Stored data entries ->
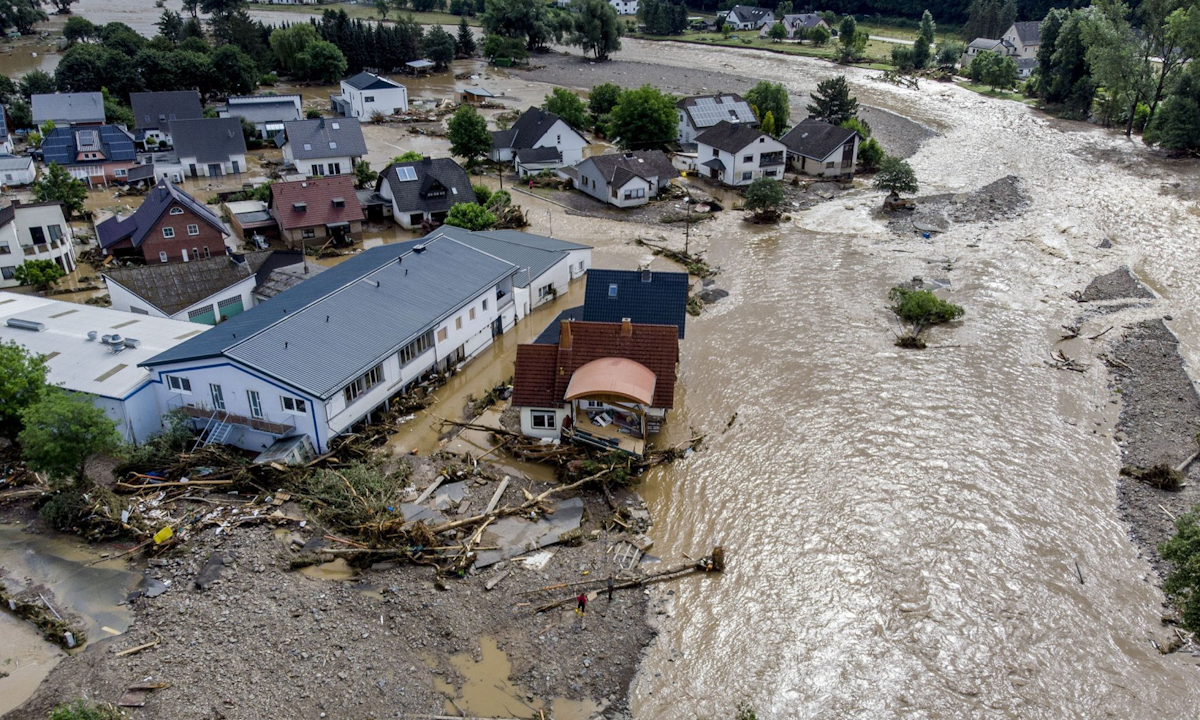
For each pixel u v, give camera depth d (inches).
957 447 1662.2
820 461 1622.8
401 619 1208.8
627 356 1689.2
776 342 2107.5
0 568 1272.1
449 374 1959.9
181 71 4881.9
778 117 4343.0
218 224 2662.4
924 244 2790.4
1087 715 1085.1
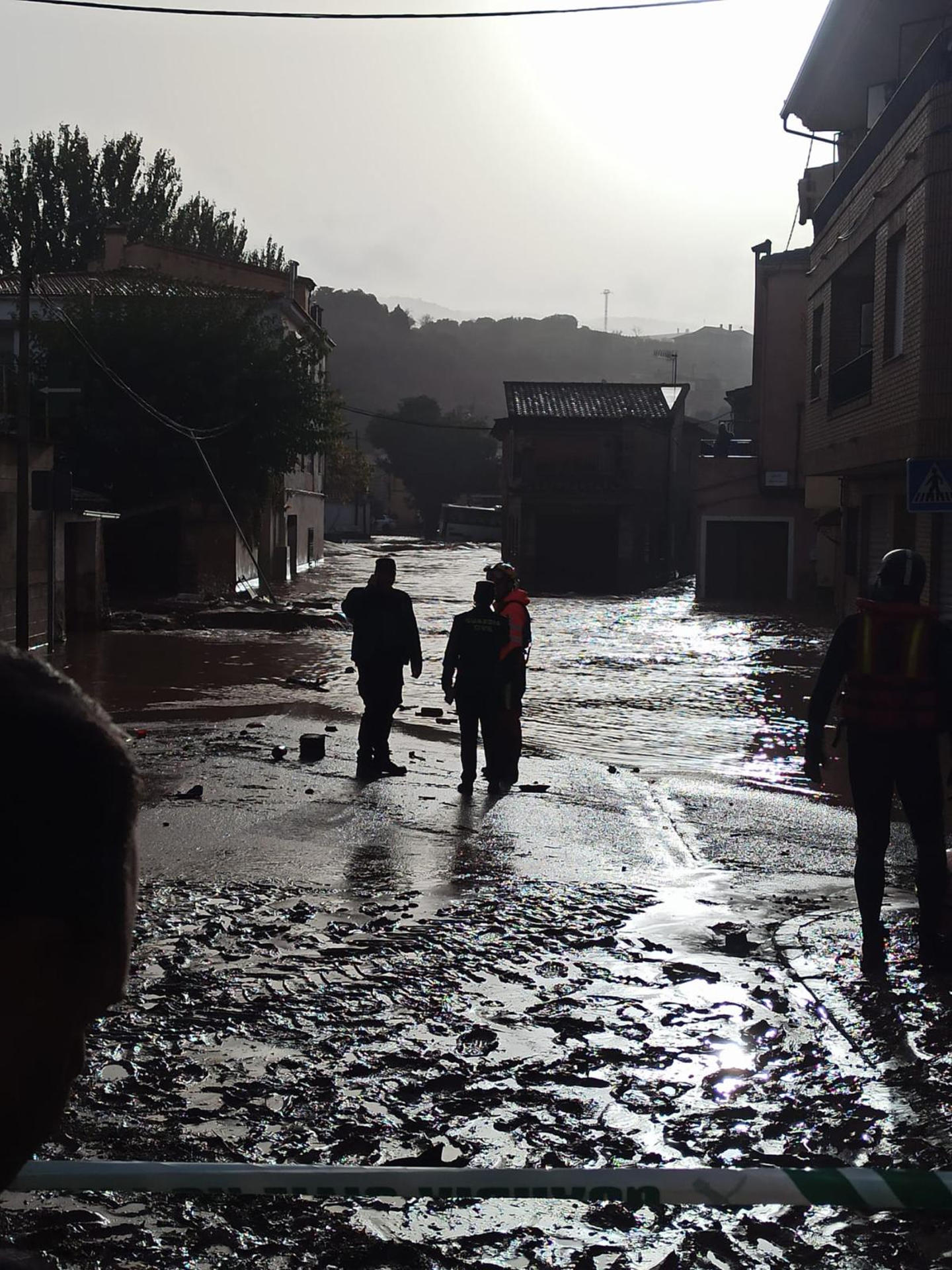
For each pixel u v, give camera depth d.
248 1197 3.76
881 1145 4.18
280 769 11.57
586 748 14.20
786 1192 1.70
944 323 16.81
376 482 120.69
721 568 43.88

* * *

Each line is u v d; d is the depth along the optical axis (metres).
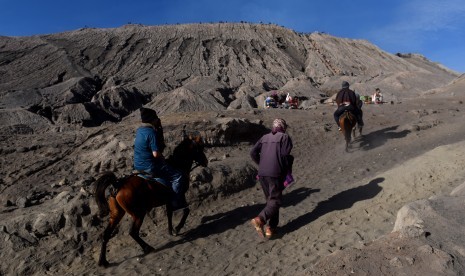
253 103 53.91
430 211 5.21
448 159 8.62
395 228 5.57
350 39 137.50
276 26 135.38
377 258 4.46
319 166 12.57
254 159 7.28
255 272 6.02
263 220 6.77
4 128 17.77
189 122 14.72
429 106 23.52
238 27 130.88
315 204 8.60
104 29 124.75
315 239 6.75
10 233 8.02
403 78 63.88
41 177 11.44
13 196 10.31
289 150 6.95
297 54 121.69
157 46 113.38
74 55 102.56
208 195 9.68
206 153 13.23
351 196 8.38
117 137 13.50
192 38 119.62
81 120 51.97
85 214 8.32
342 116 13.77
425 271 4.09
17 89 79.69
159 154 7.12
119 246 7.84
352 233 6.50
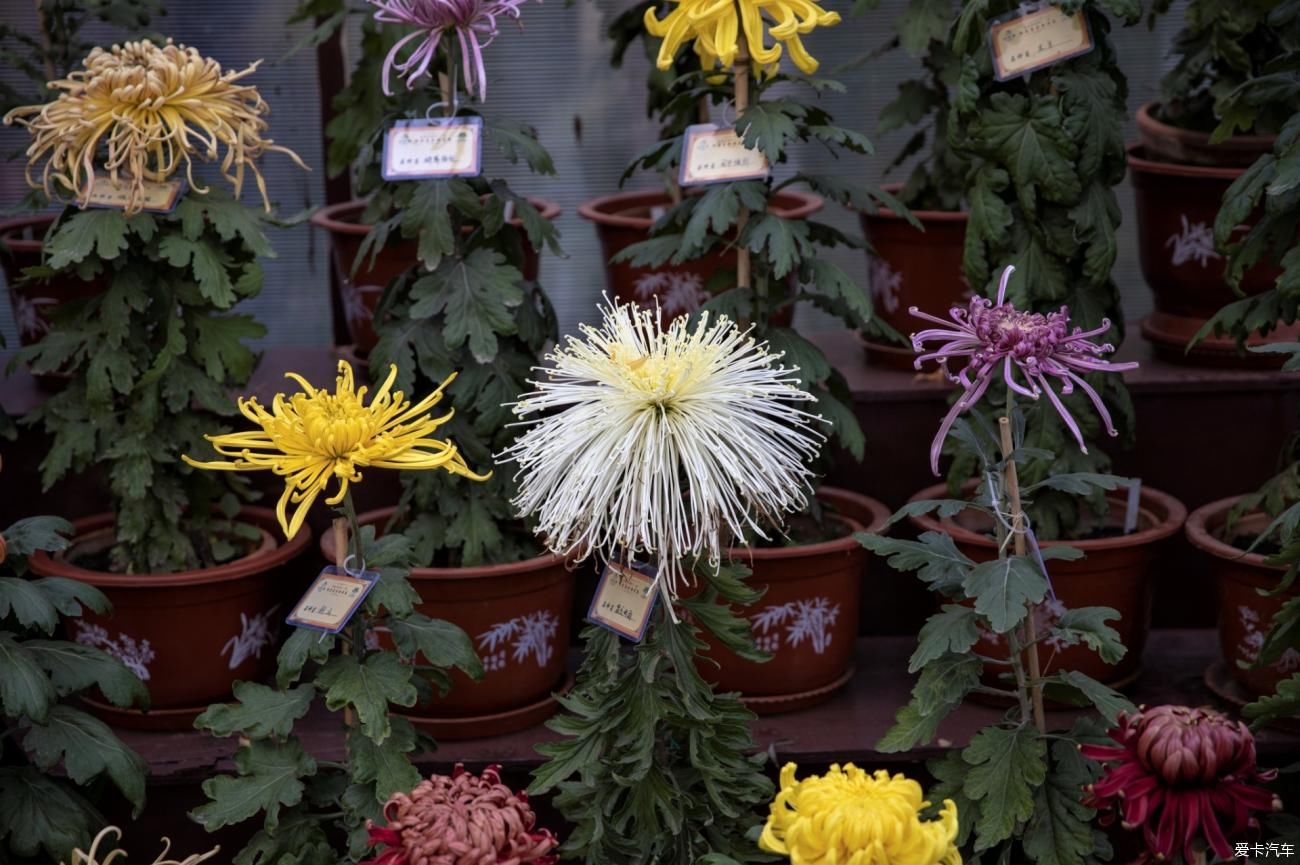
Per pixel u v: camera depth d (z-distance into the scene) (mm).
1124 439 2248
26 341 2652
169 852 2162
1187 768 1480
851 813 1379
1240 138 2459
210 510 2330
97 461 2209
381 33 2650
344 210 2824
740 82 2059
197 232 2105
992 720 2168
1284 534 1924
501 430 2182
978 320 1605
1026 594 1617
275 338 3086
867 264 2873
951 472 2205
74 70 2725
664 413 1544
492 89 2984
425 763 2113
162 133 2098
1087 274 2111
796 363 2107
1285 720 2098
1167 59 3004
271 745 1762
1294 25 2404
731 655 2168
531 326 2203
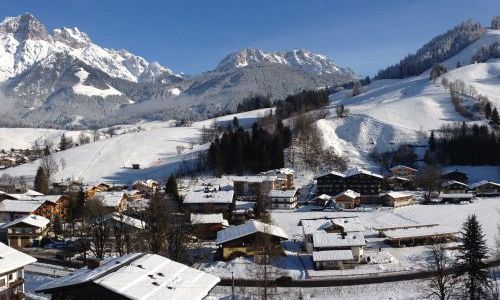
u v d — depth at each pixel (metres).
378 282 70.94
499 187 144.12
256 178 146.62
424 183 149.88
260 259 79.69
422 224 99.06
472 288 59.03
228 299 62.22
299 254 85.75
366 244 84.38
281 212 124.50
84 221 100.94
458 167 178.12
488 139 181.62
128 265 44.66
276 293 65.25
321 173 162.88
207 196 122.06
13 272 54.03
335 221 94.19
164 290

==

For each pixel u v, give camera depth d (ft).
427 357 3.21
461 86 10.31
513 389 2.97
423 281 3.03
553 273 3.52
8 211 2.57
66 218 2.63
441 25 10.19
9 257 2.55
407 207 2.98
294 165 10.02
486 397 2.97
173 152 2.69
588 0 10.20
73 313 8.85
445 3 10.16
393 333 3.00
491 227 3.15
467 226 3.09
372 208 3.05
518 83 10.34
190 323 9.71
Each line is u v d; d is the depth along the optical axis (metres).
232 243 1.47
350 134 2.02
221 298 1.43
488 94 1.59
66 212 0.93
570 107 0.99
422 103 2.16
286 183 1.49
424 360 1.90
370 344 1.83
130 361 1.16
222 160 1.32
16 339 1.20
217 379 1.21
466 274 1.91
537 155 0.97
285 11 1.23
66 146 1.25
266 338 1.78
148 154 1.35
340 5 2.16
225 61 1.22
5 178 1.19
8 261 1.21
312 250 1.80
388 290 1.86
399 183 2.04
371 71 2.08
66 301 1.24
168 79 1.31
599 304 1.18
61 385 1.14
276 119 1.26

YOUR OBJECTIVE ->
Please state how many lines in the entries above include the word "give", giving only the number.

ANSWER SECTION ->
3